Job Embeddedness
Job embeddedness is a new construct developed by Mitchell et al. (2001), it represents a combination of factors that influence an employee’s decision to remain in or leave the organization. This approach of turnover focused on the factors that make an individual more likely to stay in the job, or leave an organization. This approach built on the earlier turnover models and added a new dimension to our understanding of turnover (Ramesh, 2007).
On the other hand, Mitchell and Lee (2001) define job embeddedness as a multidimensional construct that focuses on the factors that make an individual more likely to stay in the job, namely the work, social, and non-work attachments that are developed over a period of time. Individuals with more types of restraining forces are more embedded and less likely to voluntarily exit the organization (Sekiguch et al., 2008), while Yancey (2009) defined job embeddedness as the combined forces which keep a person from leaving his or her job.

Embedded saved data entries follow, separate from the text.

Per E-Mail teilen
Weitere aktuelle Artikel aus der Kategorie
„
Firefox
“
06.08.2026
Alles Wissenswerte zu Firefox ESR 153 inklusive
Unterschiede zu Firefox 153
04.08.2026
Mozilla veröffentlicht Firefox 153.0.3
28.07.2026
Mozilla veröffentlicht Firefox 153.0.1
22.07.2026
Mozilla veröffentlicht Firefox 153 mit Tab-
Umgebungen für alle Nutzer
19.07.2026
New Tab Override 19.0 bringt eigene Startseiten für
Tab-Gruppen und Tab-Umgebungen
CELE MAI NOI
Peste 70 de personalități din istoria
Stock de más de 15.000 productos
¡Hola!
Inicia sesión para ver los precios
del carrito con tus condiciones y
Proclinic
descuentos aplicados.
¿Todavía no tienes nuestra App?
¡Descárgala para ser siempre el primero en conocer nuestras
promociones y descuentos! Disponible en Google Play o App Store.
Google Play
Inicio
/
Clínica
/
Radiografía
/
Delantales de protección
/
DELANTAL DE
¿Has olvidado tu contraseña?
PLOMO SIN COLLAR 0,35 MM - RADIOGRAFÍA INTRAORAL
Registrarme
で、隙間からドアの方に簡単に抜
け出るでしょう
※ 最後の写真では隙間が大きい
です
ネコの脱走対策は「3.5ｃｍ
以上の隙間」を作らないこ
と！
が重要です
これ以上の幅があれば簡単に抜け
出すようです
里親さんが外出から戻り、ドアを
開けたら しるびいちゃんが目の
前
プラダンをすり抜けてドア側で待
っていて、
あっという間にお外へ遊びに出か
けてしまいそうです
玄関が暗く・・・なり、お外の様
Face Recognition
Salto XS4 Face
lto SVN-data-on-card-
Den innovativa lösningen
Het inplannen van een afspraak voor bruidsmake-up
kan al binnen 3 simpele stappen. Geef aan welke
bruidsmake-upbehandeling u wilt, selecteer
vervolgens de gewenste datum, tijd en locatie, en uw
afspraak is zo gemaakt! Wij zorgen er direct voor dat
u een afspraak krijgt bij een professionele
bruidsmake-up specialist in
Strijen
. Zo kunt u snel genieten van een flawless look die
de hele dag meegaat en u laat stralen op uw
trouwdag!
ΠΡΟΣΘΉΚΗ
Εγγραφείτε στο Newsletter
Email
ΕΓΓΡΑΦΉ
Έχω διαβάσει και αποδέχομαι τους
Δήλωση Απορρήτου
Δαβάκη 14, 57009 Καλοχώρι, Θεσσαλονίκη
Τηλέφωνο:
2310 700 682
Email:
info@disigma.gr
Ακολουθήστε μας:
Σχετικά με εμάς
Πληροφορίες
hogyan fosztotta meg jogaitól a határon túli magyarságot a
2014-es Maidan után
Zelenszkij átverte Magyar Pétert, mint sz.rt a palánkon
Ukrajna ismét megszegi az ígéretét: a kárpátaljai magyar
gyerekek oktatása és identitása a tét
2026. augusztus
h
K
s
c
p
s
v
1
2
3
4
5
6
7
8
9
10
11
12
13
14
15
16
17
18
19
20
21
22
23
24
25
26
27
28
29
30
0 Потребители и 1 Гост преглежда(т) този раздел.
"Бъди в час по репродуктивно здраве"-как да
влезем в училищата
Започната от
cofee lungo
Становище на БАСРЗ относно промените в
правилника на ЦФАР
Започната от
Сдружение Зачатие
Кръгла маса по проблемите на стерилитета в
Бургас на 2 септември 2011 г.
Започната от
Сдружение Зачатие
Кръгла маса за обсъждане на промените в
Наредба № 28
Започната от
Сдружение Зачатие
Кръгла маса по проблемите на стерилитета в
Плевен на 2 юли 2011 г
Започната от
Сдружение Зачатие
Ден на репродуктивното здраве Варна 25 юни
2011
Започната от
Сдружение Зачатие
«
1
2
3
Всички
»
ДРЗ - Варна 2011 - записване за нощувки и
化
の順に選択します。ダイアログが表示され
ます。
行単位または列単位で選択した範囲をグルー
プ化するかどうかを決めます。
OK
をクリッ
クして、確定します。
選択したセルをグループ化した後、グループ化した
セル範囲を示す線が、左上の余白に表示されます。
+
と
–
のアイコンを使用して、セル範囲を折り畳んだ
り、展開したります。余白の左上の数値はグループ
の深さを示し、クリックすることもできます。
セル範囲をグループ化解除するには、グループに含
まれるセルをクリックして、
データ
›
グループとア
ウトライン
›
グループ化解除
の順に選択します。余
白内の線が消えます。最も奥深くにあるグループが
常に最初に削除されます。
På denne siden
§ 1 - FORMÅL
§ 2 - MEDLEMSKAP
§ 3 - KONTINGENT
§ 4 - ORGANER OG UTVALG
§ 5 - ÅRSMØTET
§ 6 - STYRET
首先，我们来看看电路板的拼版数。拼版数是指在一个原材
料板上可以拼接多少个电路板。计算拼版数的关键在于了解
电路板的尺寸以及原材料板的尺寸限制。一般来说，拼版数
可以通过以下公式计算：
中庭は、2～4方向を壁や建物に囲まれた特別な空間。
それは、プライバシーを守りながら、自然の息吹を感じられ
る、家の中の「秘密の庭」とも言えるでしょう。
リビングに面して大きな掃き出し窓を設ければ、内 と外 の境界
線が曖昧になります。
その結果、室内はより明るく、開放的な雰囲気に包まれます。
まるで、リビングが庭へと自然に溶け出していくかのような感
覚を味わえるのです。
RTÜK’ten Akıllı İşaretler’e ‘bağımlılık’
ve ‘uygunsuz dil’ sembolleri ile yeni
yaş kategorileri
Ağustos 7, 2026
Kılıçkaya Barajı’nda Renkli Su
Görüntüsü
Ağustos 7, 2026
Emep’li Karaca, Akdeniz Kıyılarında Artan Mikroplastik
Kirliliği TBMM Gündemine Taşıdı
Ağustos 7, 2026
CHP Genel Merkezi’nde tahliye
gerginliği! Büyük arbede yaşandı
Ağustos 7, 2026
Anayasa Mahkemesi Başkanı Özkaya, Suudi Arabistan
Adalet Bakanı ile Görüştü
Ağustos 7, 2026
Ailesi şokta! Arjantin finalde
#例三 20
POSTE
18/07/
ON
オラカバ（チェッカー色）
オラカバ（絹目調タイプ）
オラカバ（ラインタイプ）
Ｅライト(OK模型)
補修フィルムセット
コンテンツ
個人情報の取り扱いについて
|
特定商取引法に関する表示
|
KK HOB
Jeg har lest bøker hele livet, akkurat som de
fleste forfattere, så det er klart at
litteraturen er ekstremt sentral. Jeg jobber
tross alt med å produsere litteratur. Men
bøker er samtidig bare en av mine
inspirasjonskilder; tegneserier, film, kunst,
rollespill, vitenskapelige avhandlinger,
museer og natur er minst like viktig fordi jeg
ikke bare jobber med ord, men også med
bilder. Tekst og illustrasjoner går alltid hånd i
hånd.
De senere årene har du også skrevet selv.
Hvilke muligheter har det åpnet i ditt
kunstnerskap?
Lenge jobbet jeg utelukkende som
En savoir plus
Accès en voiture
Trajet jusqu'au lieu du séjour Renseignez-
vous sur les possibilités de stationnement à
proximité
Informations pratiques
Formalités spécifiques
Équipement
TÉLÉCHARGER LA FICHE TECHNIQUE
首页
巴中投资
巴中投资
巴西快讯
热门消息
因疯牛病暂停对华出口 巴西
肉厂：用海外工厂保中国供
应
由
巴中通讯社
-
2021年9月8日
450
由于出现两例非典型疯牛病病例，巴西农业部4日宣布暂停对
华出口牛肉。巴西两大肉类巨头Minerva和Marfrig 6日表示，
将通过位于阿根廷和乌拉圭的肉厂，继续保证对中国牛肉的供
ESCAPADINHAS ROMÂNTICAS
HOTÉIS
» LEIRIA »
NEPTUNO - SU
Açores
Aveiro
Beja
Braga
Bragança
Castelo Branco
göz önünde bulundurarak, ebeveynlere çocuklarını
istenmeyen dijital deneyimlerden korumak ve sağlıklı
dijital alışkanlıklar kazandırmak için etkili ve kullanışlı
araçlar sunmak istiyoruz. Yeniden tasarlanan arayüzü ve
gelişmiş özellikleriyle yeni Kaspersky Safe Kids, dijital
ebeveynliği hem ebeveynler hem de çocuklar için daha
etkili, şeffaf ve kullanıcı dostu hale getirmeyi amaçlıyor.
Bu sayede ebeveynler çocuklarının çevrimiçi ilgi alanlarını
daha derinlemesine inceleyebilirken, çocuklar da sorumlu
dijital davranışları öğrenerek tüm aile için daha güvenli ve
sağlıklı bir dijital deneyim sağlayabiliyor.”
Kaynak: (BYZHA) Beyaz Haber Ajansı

Job embeddedness is characterized by three sub-dimensions: (a) the extent to which people have links to other people or activities inside and outside the organization, (b) the extent to which their jobs and communities fit other aspects in their “life spaces”, and (c) what they would give up if they left their present settings (Mitchell et al., 2001). These three sub-dimensions are considered in two over-arching dimensions: an employee’s organization (on-the-job) and community (off-the-job), generating the six dimensions of the job embeddedness construct: links-organization, links-community, fit-organization, fit-community, sacrifice-organization and sacrifice community (Bergiel et al., 2009).
This study focuses only on-the-job dimensions of embeddedness, because organizational aspects and practice especially internal marketing is more related to on the job factors, so off-the-job embeddedness (community embeddedness) is irrelevant in this study.